** Opening Document excerpt block **

If you live in or around Brighton & Hove, one of the biggest events of the year is Burning The Clocks. Thousands of people mark the darkest day of the year with a beautiful procession of lights through the city centre, contemplating what is no longer and looking forwards to the future. The streets are awash with the sight of the community bringing paper lanterns out onto the streets, each marked with poignant messages, in a modern tradition which provides a thoughtful counter to the excesses of the Christmas season.

The procession culminating with a huge fire on the pebbles of Brighton’s beach has led a few people to speculate the event’s foundations are in pagan tradition. But Rob Batson, from organisers Same Sky, tells me that’s wide of the mark.

“It's funny, really. We do get that label, but we've never described it ourselves as that or even aspired to it. I think people just assume it is, because we place it on the Winter Solstice.” There's so many Solstice traditions, perhaps people just assume it fits in with those. But by design it stands as a unique event, with no basis in established practice or religious custom. 

“What is really powerful about the event, is the big spectacle, with the burning and parade, but people bring their own meaning to it,” says Rob. “This is about all of us.” The Same Sky approach has been to strip out any kind of iconography in Burning The Clocks, so it opens up to all sections of the community, who are welcome to place their own significance on the proceedings.

“Last year, we had the Sikhs of Sussex at the front of the parade, next a Bhangra band that we invite. We can hang whatever we want on this event. We can invite whoever we like. And we really love that, because every year we try to think which communities are not on the parade? How do we get them involved?”

Image by Kaleido Shoots

Burning the Clocks began in 1993, with the aim of providing an uplifting celebration in direct contradiction to the excesses of a modern commercial Christmas. For the participants, preparations commence in early November, when they start building willow and paper lanterns; many inscribing them with personal messages and aspirations for the coming year. After being paraded through the city, these are finally burnt beneath a huge fireworks display.

“It was well before winter light installations became commonplace. We started very small, just making some cool things, and doing this slightly silly event. It is all a bit nonsensical. We’re burning clocks. What’s that meant to mean? It’s so ridiculous that it's hard to ascribe anything to it, other than having fun and people’s own experience.”

Rob says he often talks to people who built the clock lanterns to remember someone they've lost, or tragedy during the preceding the year. “We really try to make space for that. You know, the winter isn't always a happy season for everyone, naturally. In the last 30 years, Burning The Clocks has really become this event for people to memorialise. If you look at a lot of the lanterns on the parade, you're gonna see names and dates.”

While Same Sky left Burning The Clocks completely open to personal interpretation, it does heavily feed into mankind’s love of ritual. Communities love coming together for a common purpose. And humans have always been slightly hypnotised by the contradictory gift of fire. While it destroys, it also offers comfort. “It’s pageantry. There’s the sum of costuming, creation, music and arranging people. It all comes together, in parades and spectacles and, yeah… the burning of things.” We’ve also always been drawn towards light. We admire sunsets and sunrises, gasp at fireworks and our culture is alive with figurative phrases and language which reference illumination as a positive thing. Although, the light captivating us increasingly comes from LED screens.

** Closing Document excerpt block **

Requirement >> Quote the part of the Burning The Clocks article that begins at the words "If you live" and stops after the words "the Christmas season.", word for word.

** Opening Information supplied block **

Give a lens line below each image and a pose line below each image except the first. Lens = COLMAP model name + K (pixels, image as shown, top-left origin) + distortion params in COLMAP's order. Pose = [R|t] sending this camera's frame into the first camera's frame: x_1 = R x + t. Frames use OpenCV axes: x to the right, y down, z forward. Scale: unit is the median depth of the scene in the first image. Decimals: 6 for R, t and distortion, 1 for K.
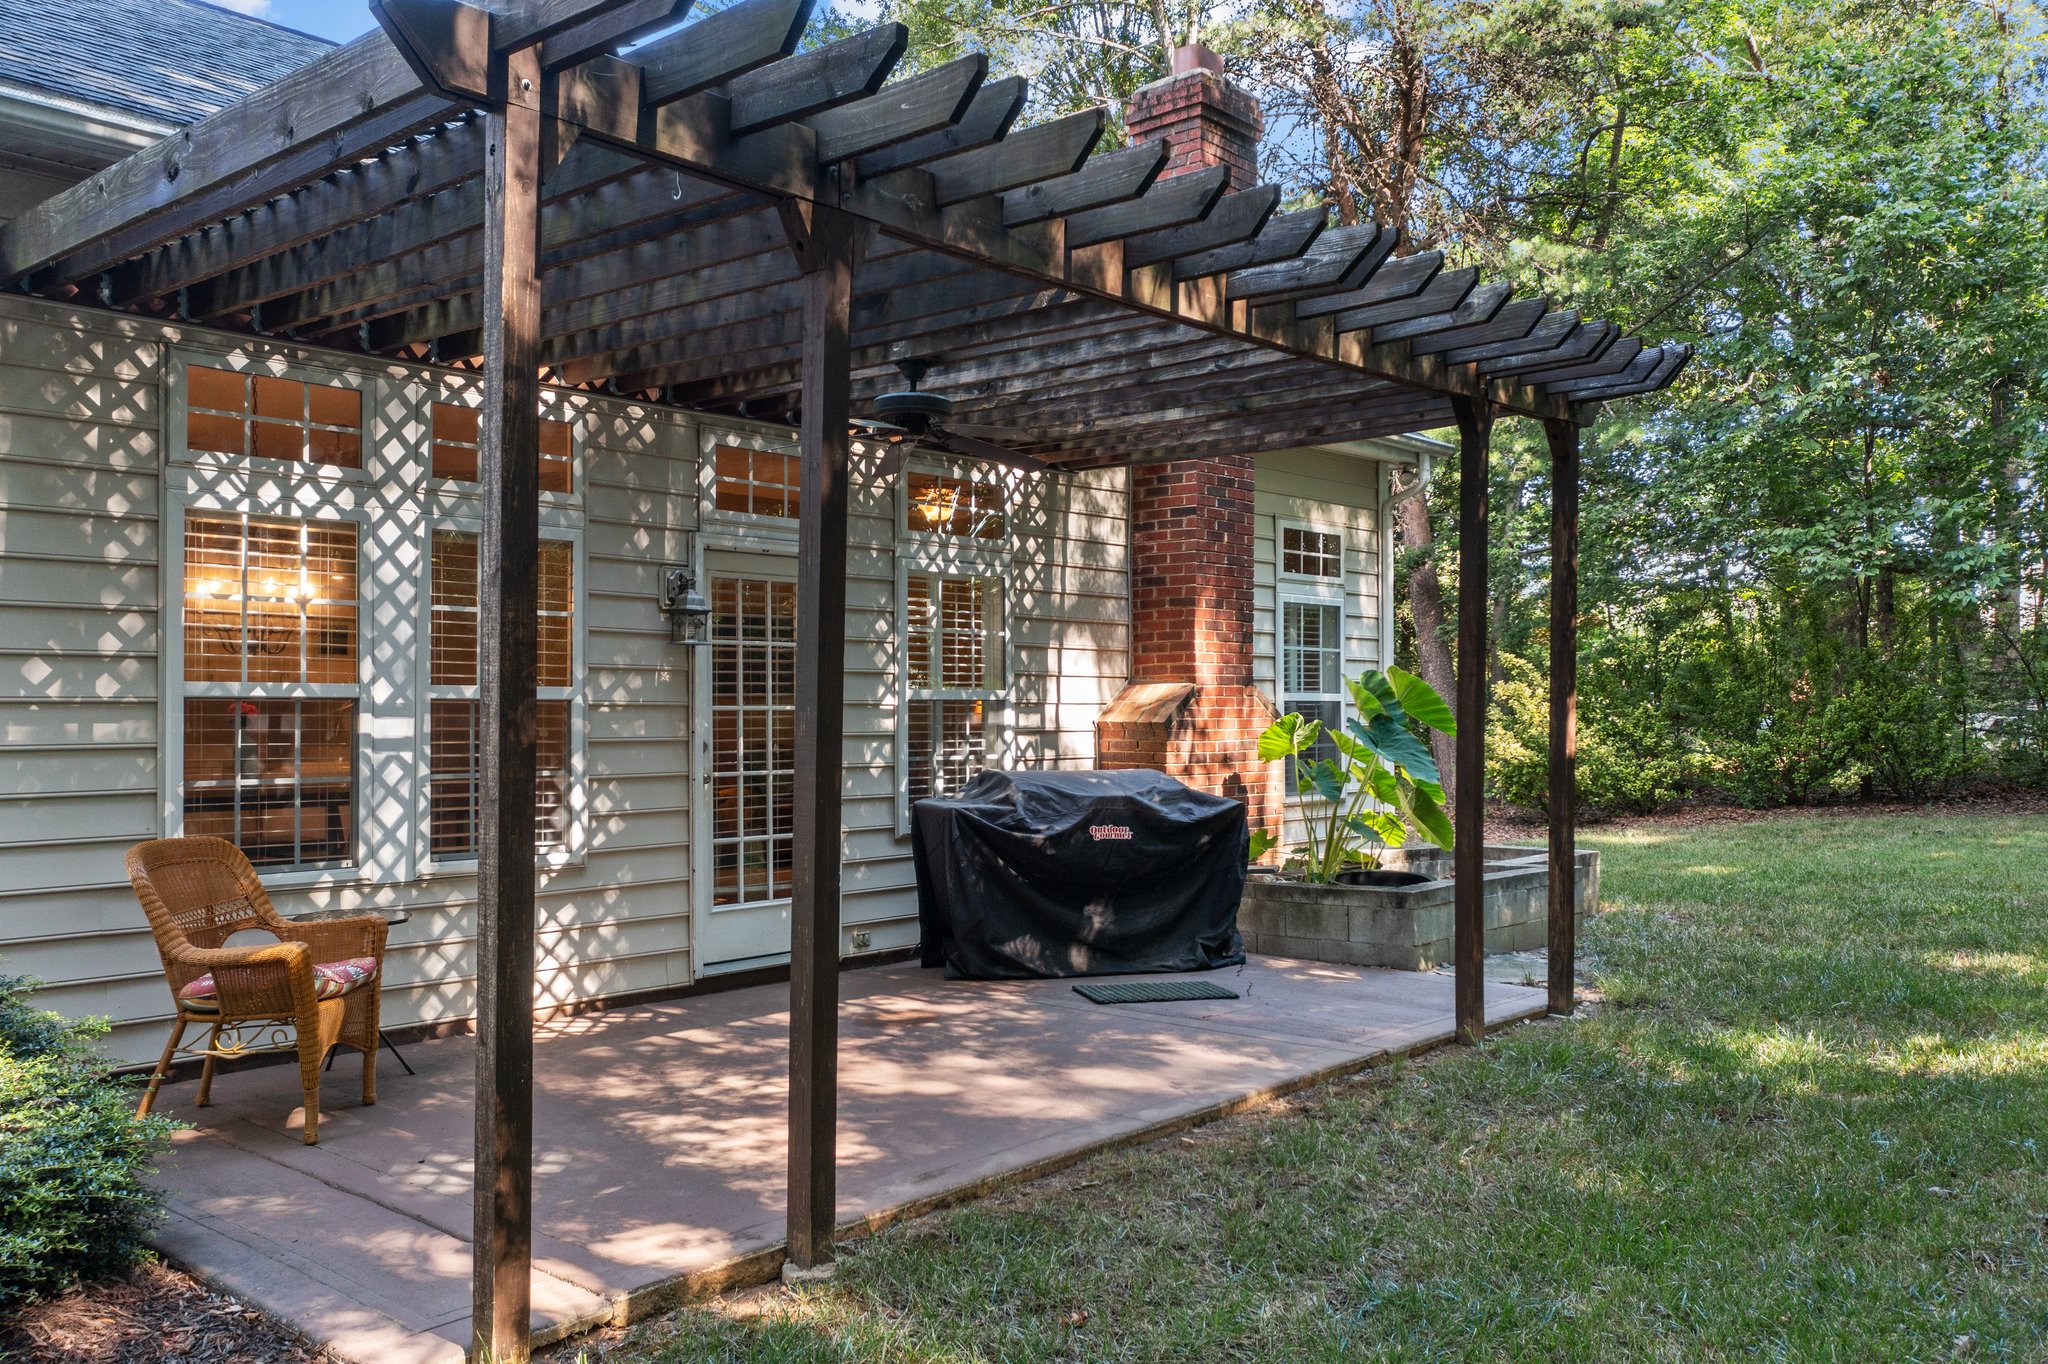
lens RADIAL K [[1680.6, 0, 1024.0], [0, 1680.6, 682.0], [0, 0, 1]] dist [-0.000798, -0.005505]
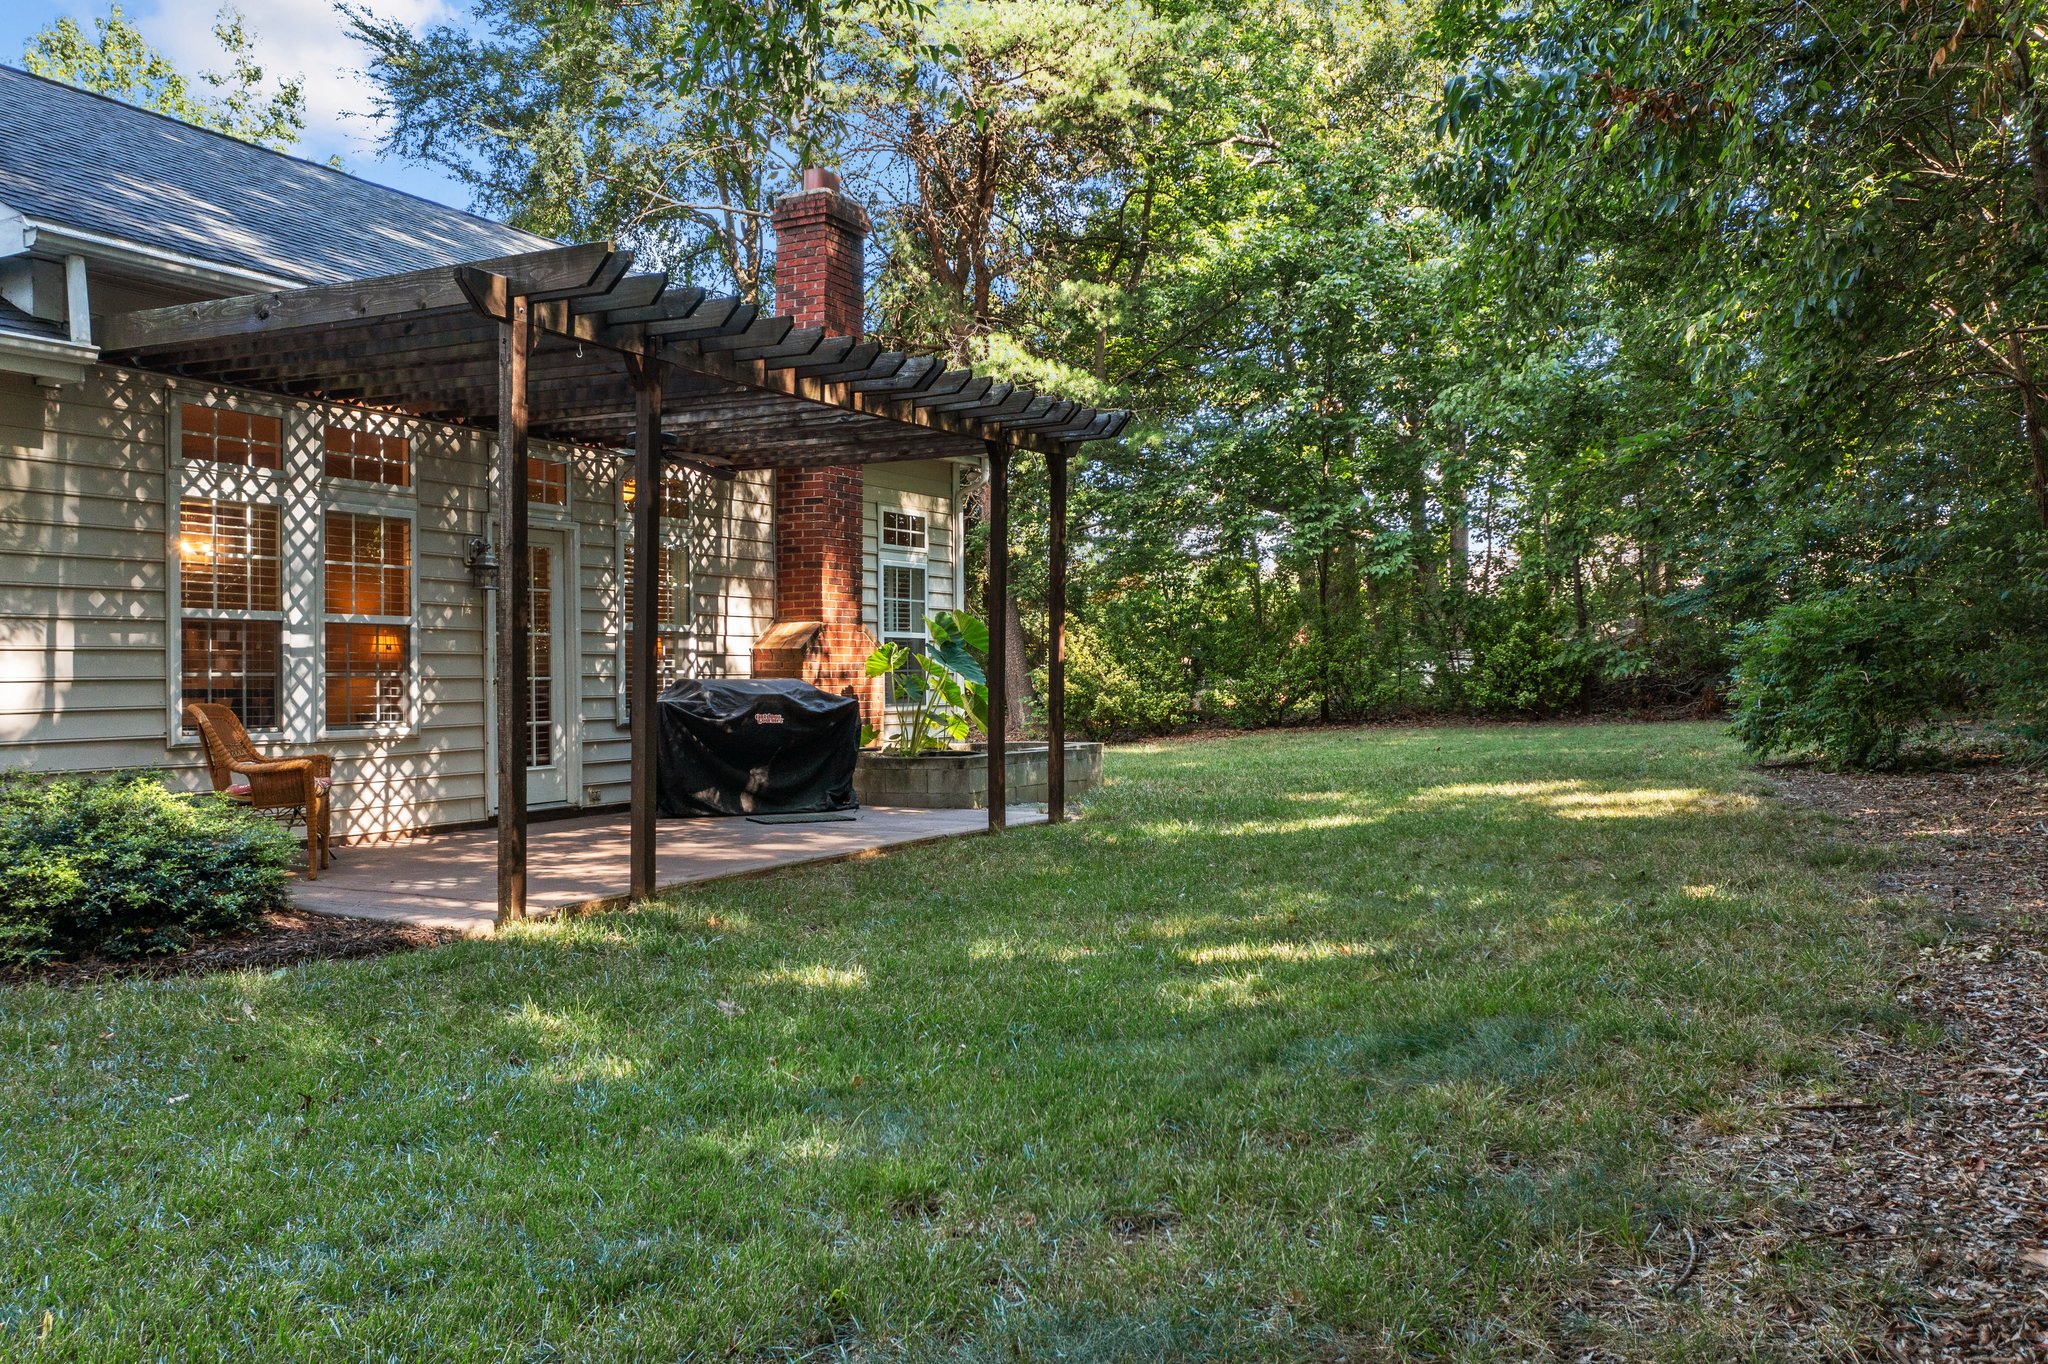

** Closing Information supplied block **

Output of the exercise >>
If you live in or around Brighton & Hove, one of the biggest events of the year is Burning The Clocks. Thousands of people mark the darkest day of the year with a beautiful procession of lights through the city centre, contemplating what is no longer and looking forwards to the future. The streets are awash with the sight of the community bringing paper lanterns out onto the streets, each marked with poignant messages, in a modern tradition which provides a thoughtful counter to the excesses of the Christmas season.